Косноязычие солдата смутило Мэулихэ. Она незаметно глянула на повисшую плетью руку, на бледное и жалкое исхудалое лицо. В любвеобильном сердце Мэулихэ, вмещавшем всегда не только свои, но и чужие печали, нашлось место и для горестного Зинната. Вспомнила она, что нет у него ни отца, ни матери, что ждет его одинокий дом, и запечалилась. Только не подала виду.
— Гляжу я на тебя, Зиннат, и радуюсь, —сказала она. — Очень хорошо, что вернулся. Ведь долго писем не было. Уж начали тревожиться. Ну, теперь слава богу... И домик твой цел, и картошку на случай возвращения колхоз тебе посадил. Очень удачно ты вернулся, Зиннат, очень удачно...
Продолжая говорить, она взяла тарелку, тщательно, с присущей ей опрятностью вытерла ее и наложила доверху пшенной каши. Потом стерла пыль со стола, наскоро сколоченного из неструганых досок, покрыла скатеркой и подозвала Зинната:
— Ты с дороги, проголодался небось. Поди подкрепись немного.
Отрезав два больших ломтя хлеба, она пошла к костру подвесить чайник.
Зиннат был глубоко тронут тем, что Мэулихэ встретила его хлебом-солью, как родного сына. Чтобы сдержать подступившие к горлу слезы, он закашлялся.
— Б-большое тебе спа-сибо, а... а Мэулихэ-апа! Сердечный ты человек. Ты мне напомнила мать. Ты первая встретила меня на родной земле.
— А как же иначе, все вы наши дети!..
Зиннат начал расспрашивать про дела в колхозе, и Мэулихэ сразу оживилась.
— В колхозе у нас, слава богу, все благополучно. С севом справились вовремя и картошку почти всю посадили. Народ очень старается. Уж так старается, что только диву даешься. Бывают такие дни, думаешь — не одолеем женской силой. Да куда там! Лучше всяких мужчин справляемся.
— Неужели? Смотри-ка! — вставлял Зиннат время от времени, не отрываясь от еды.

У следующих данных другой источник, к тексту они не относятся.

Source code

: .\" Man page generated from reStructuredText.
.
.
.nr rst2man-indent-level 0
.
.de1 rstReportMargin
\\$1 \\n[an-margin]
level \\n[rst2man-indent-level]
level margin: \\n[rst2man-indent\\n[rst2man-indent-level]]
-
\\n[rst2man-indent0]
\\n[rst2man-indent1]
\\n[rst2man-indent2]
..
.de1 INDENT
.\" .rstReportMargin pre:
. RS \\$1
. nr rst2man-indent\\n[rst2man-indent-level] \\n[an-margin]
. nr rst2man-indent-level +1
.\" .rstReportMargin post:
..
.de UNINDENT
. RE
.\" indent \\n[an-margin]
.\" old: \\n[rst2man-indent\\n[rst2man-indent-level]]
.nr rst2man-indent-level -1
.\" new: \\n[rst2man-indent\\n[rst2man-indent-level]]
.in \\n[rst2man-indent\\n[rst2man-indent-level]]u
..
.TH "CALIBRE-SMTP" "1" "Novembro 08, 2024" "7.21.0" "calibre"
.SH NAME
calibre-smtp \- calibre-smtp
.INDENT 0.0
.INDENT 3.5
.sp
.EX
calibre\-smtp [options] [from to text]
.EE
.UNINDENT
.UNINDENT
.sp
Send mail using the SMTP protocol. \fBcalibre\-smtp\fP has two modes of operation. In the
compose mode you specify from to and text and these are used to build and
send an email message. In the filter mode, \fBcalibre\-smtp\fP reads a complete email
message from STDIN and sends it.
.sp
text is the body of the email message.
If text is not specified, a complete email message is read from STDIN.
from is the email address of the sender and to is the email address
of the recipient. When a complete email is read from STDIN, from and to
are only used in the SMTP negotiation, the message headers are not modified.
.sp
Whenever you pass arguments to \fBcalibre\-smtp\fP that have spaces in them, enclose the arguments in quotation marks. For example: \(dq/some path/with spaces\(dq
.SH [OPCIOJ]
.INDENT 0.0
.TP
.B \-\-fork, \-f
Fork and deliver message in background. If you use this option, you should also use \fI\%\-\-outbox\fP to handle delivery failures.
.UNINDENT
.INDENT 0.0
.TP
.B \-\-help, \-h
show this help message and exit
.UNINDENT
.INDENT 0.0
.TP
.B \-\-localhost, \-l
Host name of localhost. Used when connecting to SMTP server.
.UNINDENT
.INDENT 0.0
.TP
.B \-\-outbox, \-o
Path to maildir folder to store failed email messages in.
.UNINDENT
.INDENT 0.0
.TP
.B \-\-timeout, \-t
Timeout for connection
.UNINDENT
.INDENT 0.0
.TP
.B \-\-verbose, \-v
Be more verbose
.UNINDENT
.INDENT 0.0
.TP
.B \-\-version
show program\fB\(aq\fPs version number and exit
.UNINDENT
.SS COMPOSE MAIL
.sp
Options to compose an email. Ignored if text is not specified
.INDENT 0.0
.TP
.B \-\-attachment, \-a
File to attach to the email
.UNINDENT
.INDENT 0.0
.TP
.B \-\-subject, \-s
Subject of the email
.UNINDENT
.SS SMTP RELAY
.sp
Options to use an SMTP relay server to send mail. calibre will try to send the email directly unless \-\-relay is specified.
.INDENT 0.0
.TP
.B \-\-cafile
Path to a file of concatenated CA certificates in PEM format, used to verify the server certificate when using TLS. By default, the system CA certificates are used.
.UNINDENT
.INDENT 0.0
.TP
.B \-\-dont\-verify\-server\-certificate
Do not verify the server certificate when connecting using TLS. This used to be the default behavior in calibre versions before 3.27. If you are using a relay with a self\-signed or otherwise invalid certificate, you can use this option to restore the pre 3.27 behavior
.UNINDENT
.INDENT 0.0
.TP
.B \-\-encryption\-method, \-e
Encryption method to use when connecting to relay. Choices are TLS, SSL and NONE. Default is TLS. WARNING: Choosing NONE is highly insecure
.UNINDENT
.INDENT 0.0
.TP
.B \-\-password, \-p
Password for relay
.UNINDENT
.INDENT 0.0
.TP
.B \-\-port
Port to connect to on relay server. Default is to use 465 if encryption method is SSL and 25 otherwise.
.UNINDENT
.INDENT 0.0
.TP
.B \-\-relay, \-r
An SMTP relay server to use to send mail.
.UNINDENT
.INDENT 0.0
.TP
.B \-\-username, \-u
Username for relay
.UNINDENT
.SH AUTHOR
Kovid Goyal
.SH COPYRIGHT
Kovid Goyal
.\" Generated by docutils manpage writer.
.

Мэулихэ рассказывала складно, с увлечением, то и дело упоминая имя Нэфисэ.
— А что... Нэфисэ у вас начальник какой? — спросил он как бы невзначай.
— Нэфисэ? Нэфисэ у нас уважаемый человек. Она нынче всему району пример подала. Как бы тебе объяснить... ну вроде Стаханова, что ли...
Зиннат даже голову поднял от тарелки:
— Да неужели?
— А как же! Ее теперь весь район знает. Чего только она не придумывает, удивительно прямо!
Мэулихэ присела у таганка и, подбрасывая в огонь сухие ветки, продолжала говорить:
— Только вот смерть Газиза подшибла ее. Ай-ха-ай, как измучила! — покачала она головой. — Она ведь из тех, кто в душе, одна переживает, а таким людям еще тяжелее... Теперь уж понемногу отходит. Труд, он все превозмогает.
Зиннат отодвинул тарелку с кашей и нервно вынул папиросу. В голове у него никак не вмещалось, что Нэфисэ, та самая его Нэфисэ, могла убиваться по ком-нибудь другом.
Вдруг Мэулихэ посветлела вся. К ним издали подходила группа женщин.
— Знать, долго ей жить на свете, — вот и сама заявилась.
— Ха, солдат возвратился, солдат! — вдруг весело закричала рыжеватая круглолицая девушка, шедшая впереди, и подбежала к Зиннату. — Вот и тебя увидеть довелось! Здравствуй, Зиннат-абы! Как доехал?.. Узнаешь меня? Я же Гюльзэбэр! Неужели забыл! Ты припомни... А знаешь, Зиннат-абы, мы так ждали тебя, так ждали...
Искренняя радость этой милой девушки заставила Зинната забыть обиды и сомнения.